Tailgate musical keeps on truckin’
What: Smalltown: A Pickup Musical Where: Victoria High School field (entrance through Belfry Theatre lobby) When: 7 p.m., Aug. 13 to 25 Tickets: $18 advance, $23 door ($15 and $20 students/seniors). Advance tickets at ticketrocket.org
Theatre SKAM once staged a show, Louis and Dave, inside a 1978 Plymouth Volaré.
The audience watched from the back seat.
This time, the alternative theatre company has gone all out. Smalltown: A Pickup Musical will be mounted on the flat-deck of a 2006 Ford F-350. Well, some of it will be, anyway.
The musical by Amiel Gladstone and Lucas Myers will have its première Tuesday in the field beside Victoria High School. A pianist — and perhaps a fiddler — will perform from the back of the pickup.
Other musicians and actors will spill out onto a set designed around the truck. Expect plenty of singing and the sounds of drums, clarinets, saxophones, cellos, guitars and mandolins.
Theatre SKAM raised the $22,600 for the purchase of the Ford truck, acquired specifically for the show. It was fitted with the flat-deck in New Westminster, where the vehicle was purchased.
“We’re getting a custombuilt truck, which was the dream from the outset,” said Matthew Payne, Theatre SKAM’s artistic leader and the musical’s director.
The musical is designed to be a mobile creation easily transportable to parks and other B.C. locations in future seasons.
Some may remember an early incarnation of Smalltown: A Pickup Musical at the 2010 Victoria Fringe Theatre Festival.
That one was staged in a small field with a 1948 International pickup. Boasting a rollicking folk-popgospel score, the comedy-musical told the story of corporate big-shots who made small-towners an offer they found difficult to refuse.
Payne says much of the original book and score has been retained. Tweaks include changing the denouement to make it clearer. Myers, who lives in Nelson, wrote most of the songs and lyrics, with Vancouver-based Gladstone contributing mostly to the book.
Gladstone says the notion of a musical performed outdoors in a pickup stems from his childhood experiences seeing outdoor theatre, including shows by B.C.’s Caravan Farm Theatre and San Francisco Mime Troupe.
The latter’s irreverent mix of satire and live jazzrock made an impression.
“I was immediately taken by the theatre of it. I just loved that whole part of it. … Since then, I was always interested in doing shows in parks and on trucks,” Gladstone said.
Theatre SKAM is renowned for staging theatre in offbeat settings.

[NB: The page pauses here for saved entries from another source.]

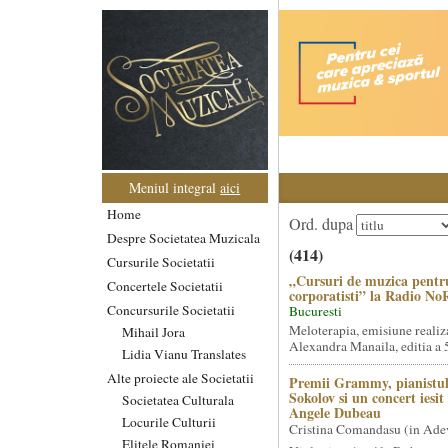
Meniul integral
aici
Home
Ord. dupa
Despre Societatea Muzicala
(414)
Cursurile Societatii
„Cursuri de muzica pentr
Concertele Societatii
corporatisti” la Radio No
Concursurile Societatii
Bucuresti
Meloterapia, emisiune realiz
Mihail Jora
Alexandra Manaila, editia a 5
Lidia Vianu Translates
Alte proiecte ale Societatii
Premii Grammy, pianistul
Sokolov si un concert iesi
Societatea Culturala
Angele Dubeau
Locurile Culturii
Cristina Comandasu (in Ade
Elitele Romaniei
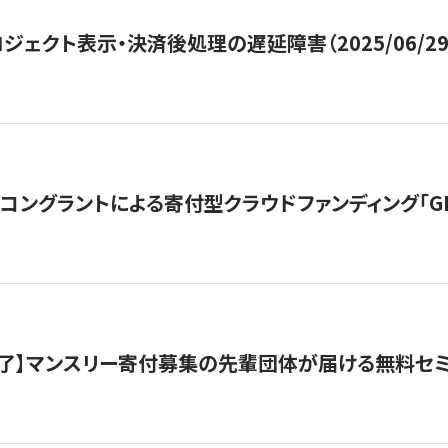
ジェクト表示・決済後処理の遅延障害（2025/06/29
ングラントによる寄付型クラウドファンディング「GIVING
了】マンスリー寄付募集の先輩団体が届ける無料セ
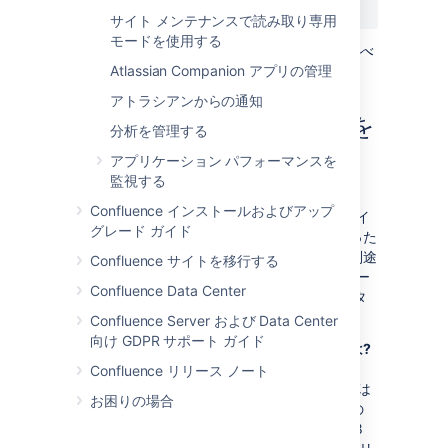
サイト メンテナンスで読み取り専用
モードを使用する
この例は、
MySQL
でテストされましたが、すべ
ての SQL データベースに適用可能です。
Atlassian Companion アプリの管理
アトラシアンからの通知
ステップ 2. カスタマイズを
分析を管理する
再適用する
アプリケーション パフォーマンスを
監視する
Confluence を別のメジャー リリースの
Confluence インストールおよびアップ
Confluence にアップグレードする際には、サイ
グレード ガイド
ト全体またはスペース固有のレイアウトへ行った
カスタマイズを再適用する必要があります。別途
Confluence サイトを移行する
明記されていない限り、Confluence のマイナー
Confluence Data Center
リリース アップグレードを実施した後、カスタ
マイズを再適用する必要があります。
Confluence Server および Data Center
向け GDPR サポート ガイド
「メジャー」および「マイナー」リリースとは?
メジャー リリースは、アップグレード後に
Confluence リリース ノート
Confluence のバージョン番号の 1 桁目、または
お困りの場合
小数点第 1 桁目の後 1 番目の桁数が異なるもの
です (例: Confluence 3.0 から 3.1、または 2.8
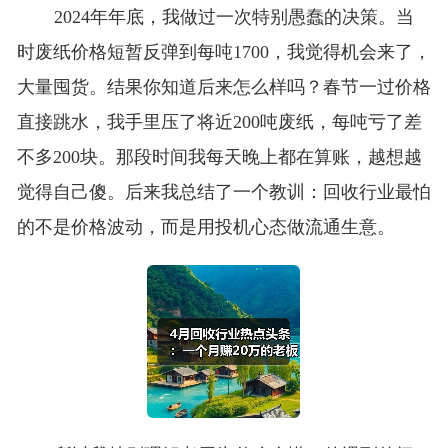
2024年年底，我做过一次特别愚蠢的决策。当
时废纸价格短暂反弹到每吨1700，我觉得机会来了，
大量囤货。结果你知道后来怎么样吗？春节一过价格
直接跳水，我手里压了将近200吨废纸，每吨亏了差
不多200块。那段时间我每天晚上都在算账，越想越
觉得自己傻。后来我总结了一个教训：回收行业最怕
的不是价格波动，而是用投机心态做流通生意。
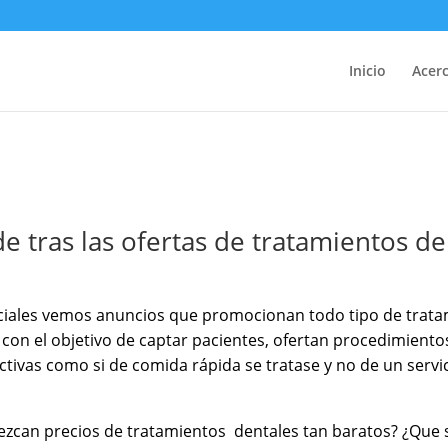
Inicio
Acerc
e tras las ofertas de tratamientos de
ciales vemos anuncios que promocionan todo tipo de trata
, con el objetivo de captar pacientes, ofertan procedimient
ivas como si de comida rápida se tratase y no de un servic
zcan precios de tratamientos dentales tan baratos? ¿Que 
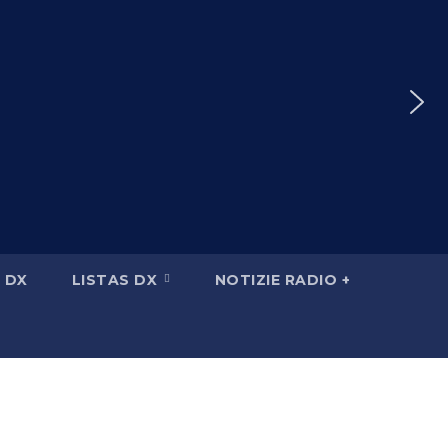
 DX
LISTAS DX
NOTIZIE RADIO +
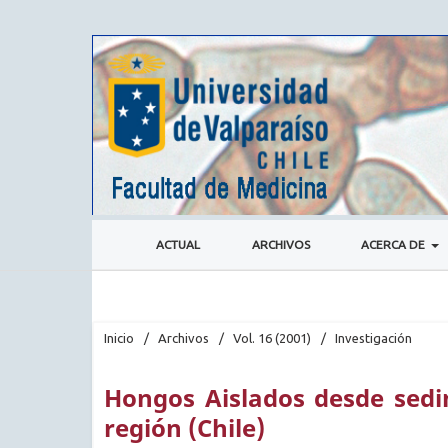
ACTUAL
ARCHIVOS
ACERCA DE
Inicio
/
Archivos
/
Vol. 16 (2001)
/
Investigación
Hongos Aislados desde sedi
región (Chile)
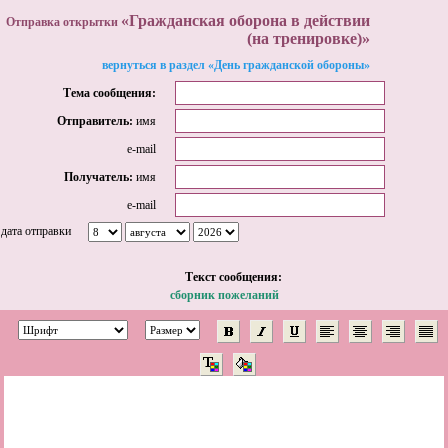
«Гражданская оборона в действии
Отправка открытки
(на тренировке)»
вернуться в раздел «День гражданской обороны»
Тема сообщения:
Отправитель:
имя
e-mail
Получатель:
имя
e-mail
дата отправки
Tекст сообщения:
сборник пожеланий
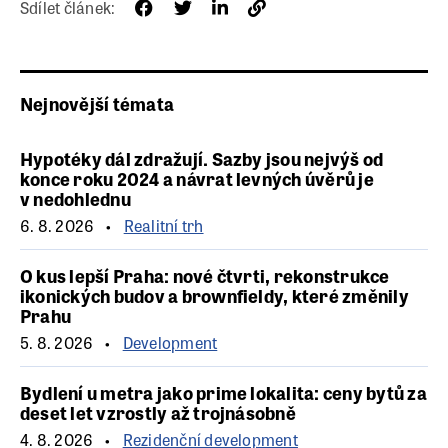
Sdílet článek:
Nejnovější témata
Hypotéky dál zdražují. Sazby jsou nejvýš od
konce roku 2024 a návrat levných úvěrů je
v nedohlednu
6. 8. 2026
Realitní trh
O kus lepší Praha: nové čtvrti, rekonstrukce
ikonických budov a brownfieldy, které změnily
Prahu
5. 8. 2026
Development
Bydlení u metra jako prime lokalita: ceny bytů za
deset let vzrostly až trojnásobně
4. 8. 2026
Rezidenční development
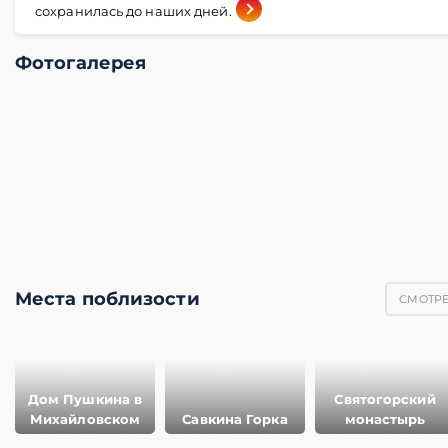
сохранилась до наших дней.
Фотогалерея
Места поблизости
СМОТРЕ
Дом Пушкина в
Святогорский
Михайловском
Савкина Горка
монастырь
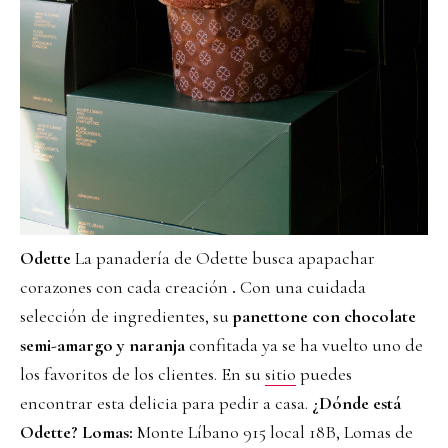
Odette
La panadería de Odette busca apapachar
corazones con cada creación
.
Con una cuidada
selección de ingredientes, su
panettone con chocolate
semi-amargo y naranja
confitada ya se ha vuelto uno de
los favoritos de los clientes. En su
sitio
puedes
encontrar esta delicia para pedir a casa.
¿Dónde está
Odette?
Lomas:
Monte Líbano 915 local 18B, Lomas de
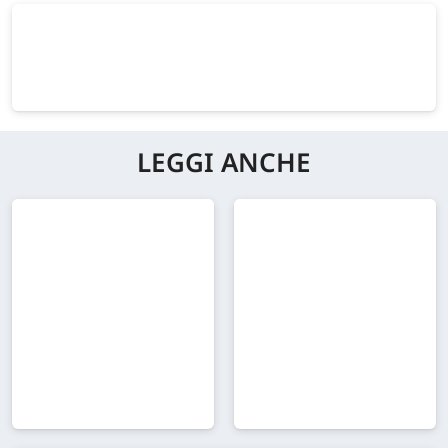
LEGGI ANCHE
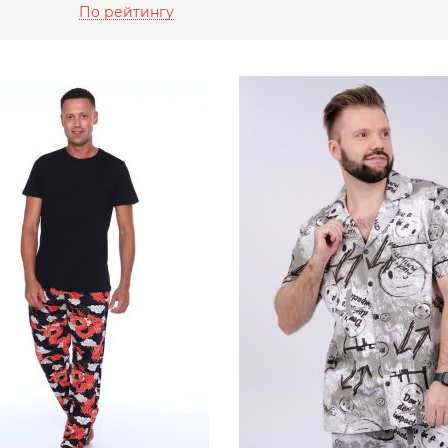
По рейтингу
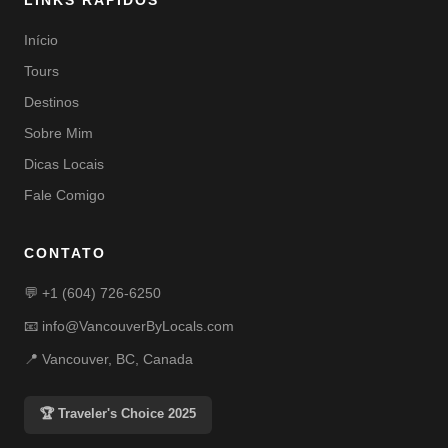
LINKS RÁPIDOS
Início
Tours
Destinos
Sobre Mim
Dicas Locais
Fale Comigo
CONTATO
💬
+1 (604) 726-6250
📧
info@VancouverByLocals.com
📍 Vancouver, BC, Canada
🏆 Traveler's Choice 2025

For its annual Bike Ride, theatregoers ride bicycles along the Galloping Goose trail. Other shows were set in parking lots and alleys.
Three years may seem like a long wait between the first Smalltown musical and the official première.
Payne said cuts to provincial arts funding are partly to blame. As well, a serious illness (the husband of the company’s producer underwent an organ transplant) and the birth of Payne’s child slowed the process.
On top of everything, creating an original musical simply takes a long time, he said. A major task was arranging Myers’ original music for a larger ensemble. “[Musical director Brad L’Écuyer] was taking MP3s that Lucas had recorded in his kitchen in Nelson and then arranging it, in some cases, for five or six instruments,” Payne said.
The cast is Rachel Aberle, Wes Borg, Sarah Carlé, Jason Clift, Mark Hellman, Ryan Scramstad and Kirsten Van Ritzen.
While Smalltown aims to entertain, Myers says the show also takes a serious look at what happens when the corporate world tries to entice ordinary folk.
“What happens when money shows up and you’re handed everything you’ve dreamed of? What happens to people in that circumstance?” he said. Note: While folding chairs are provided, theatregoers are encouraged to bring blankets or warm clothes.